The Drone Watcher
By eugenewalton
- 423 reads
The Drone Watcher
The screeching seagulls a-mewling and a-calling, circling above, the grey surrendered sky, always there as they had always been, eyeing the produce that we throw up regurgitated to new year once again, once again. Subordinates dismantle hastily prepared structures removing support for those that dared to live that mightiest die when they said no; that they should go and defy the anonymous suckered-beast, the omnipotent god of war, myself, thou, thee. And she screams that she will do the deed that will end the time on earth deadest; the time that all the sired will cease to exist yes and the drone watcher will know. For he will see, for night will follow day; one can take no more, no more and all sweet children will follow thee to release and show that love is everything or not enough.
In the morning breeze the drone watcher will see the thing that only he has ever truly seen.
When Jesus Matinez Santa Cruz y Banda looked through his old battered binoculars and focussed his bloodshot eyes on the park in the port area it was to confirm three more hangers reported by a member of the public. He sucked in deeply on his cigarette, put down the binoculars and rang his subordinates. What was worse, he thought to himself, the drone missile strikes or the suicides. Jesus sighed; the sigh of a man who had ceased to care. Jesus had been transferred to The Observation Corps just before his 30th birthday and not long before his wife, Mariana, developed ‘mental problems’ which involved threats of suicide and alternate bouts of fantasy and self-neglect.

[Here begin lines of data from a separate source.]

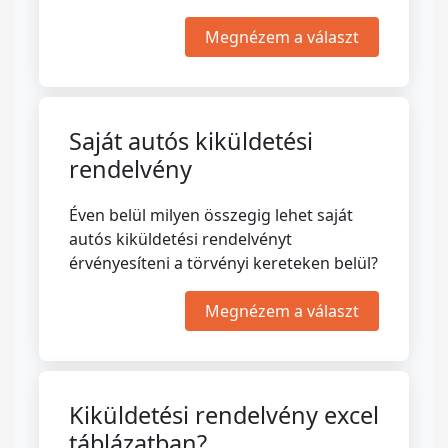
Megnézem a választ
Saját autós kiküldetési
rendelvény
Éven belül milyen összegig lehet saját
autós kiküldetési rendelvényt
érvényesíteni a törvényi kereteken belül?
Megnézem a választ
Kiküldetési rendelvény excel
táblázatban?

Mariana Martinez Santa Cruz y Banda turned off the blaring and insistent radio and looked at her children; all children deserve time with their family and Jesus just couldn’t see this. No matter that there is war and we’re losing; family must be adhered to. Her parents in the distant peaceful land constantly begged her to flee the besieged land.

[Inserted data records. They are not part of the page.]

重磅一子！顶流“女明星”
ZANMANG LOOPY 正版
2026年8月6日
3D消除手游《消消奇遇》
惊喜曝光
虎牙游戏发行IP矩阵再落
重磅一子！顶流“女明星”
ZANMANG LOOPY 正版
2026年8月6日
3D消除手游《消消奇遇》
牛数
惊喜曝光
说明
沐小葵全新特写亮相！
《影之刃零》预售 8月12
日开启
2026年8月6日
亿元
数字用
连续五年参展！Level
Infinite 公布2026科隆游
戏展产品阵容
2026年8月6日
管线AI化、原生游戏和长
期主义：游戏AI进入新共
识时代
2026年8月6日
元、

“Daughter….get some forged ID cards – every one does it. Even that dumb friend of yours, Elena, managed to get out.,” said her father.
“Papa…you know him and his damned duty. We’ll die here. We’ll all bloody die here and why do you care anyway…you know I’m not well….I want to die…my husband the drone watcher…he hates his family…he hates humanity.”

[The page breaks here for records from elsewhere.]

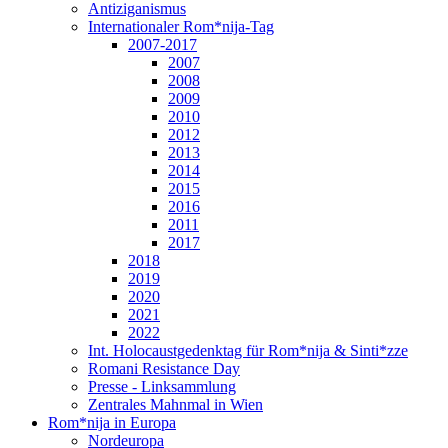
Antiziganismus
Internationaler Rom*nija-Tag
2007-2017
2007
2008
2009
2010
2012
2013
2014
2015
2016
2011
2017
2018
2019
2020
2021
2022
Int. Holocaustgedenktag für Rom*nija & Sinti*zze
Romani Resistance Day
Presse - Linksammlung
Zentrales Mahnmal in Wien
Rom*nija in Europa
Nordeuropa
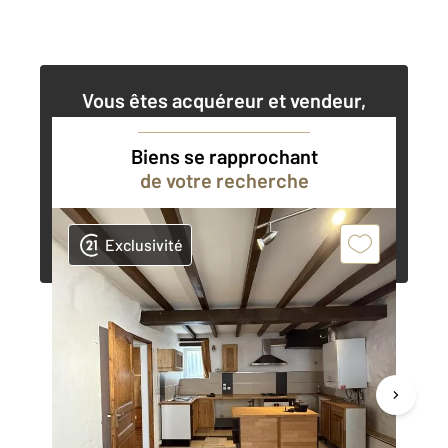
Vous êtes acquéreur et vendeur,
nos agents immobiliers peuvent vous
accompagner dans vos projets
Biens se rapprochant
de votre recherche
Contacter l'agence
Demander une estimation
Exclusivité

The children watched their mother smoking and pacing after the conversation.
“What is humantity, mama?'
She looked down at them and gathered the little ones in her arms and whispered:
“You....me.....everyone but sometimes I don't take part in it....I don't want to be part of it.”
At this, she let them go and she said nothing more until the morning.
Mariana turned to one side and reclined on one elbow watching the rise and fall of his chest.
“Wake up husband. Are you ready to face the day? This is what you say to me nearly every day but I wonder whether it is you that has problems with the day….for example, why can’t you feed the dogs? Why is it me that has to do this? Why??”
“I’ll feed the dogs if that’s what you want and makes you happy. You know what I do wife…it’s important I watch the drones. How would people feel if we did nothing and they knew the futility of what we do. Do you really think I don’t know that binoculars are a eighteenth century invention pathetically countering the twenty-first century? You think I don't it? I give them hope. I am the drone watcher to them. The Drone Watcher and you are my wife.”
“Yes…and what is your fucking job exactly? Watching swinging corpses…is that a job? When was the last time you stopped a drone getting through? I will die here. You will die here. Your children will die here. You know it and you will do nothing about it.”
He later retired back to their bed and listened to the wind drag the cotton blind irritatingly to and fro, to and fro and he stared into the black uncomprehending sky, always there, always there. His father, a minor celebrity in the city, had drummed into him the importance of duty, service and family. Family above all and the family should be together. Without family, a man could not be. Without love one cannot breathe and only sadness festers in the empty inner core, a tundra of whirlybird winds and indefinite objects where you will go to die. Who will join you; not they who ride the mount in their own terrible hell.
And it came that night, the air full of sound and misty haze moving across the ancient port gently enveloping the wastelands, the streets of higgledy-piggledy houses, the shops and factories but seemed to be most dense in the park. The park where he left his gaze at the unforgiven sky to observe more cadavers swinging in the constant off-shore breeze. When she said she was leaving with the children, the day broke a bright uneasy red.
The drone watcher scanned the horizon as he did every day; calm descended or more accurately blank relaxation of the kind only tedium induces and then you can think. His eyes spotted a hanger and he let out the usual sigh. He focused lazily on his cigarette then back to the dress that he had bought, the one that she had worn before the war, before the drones, to let them kiss tenderly, the lilac blue it was, it was, now billows on swaying corpse. Sat on a picnic blanket where all around glistened for the nightly sea mist washed it, his children looked at the ground near their mother and then they looked up together into their father’s distant eyes.
And the Drone Watcher has seen the only thing he will truly see.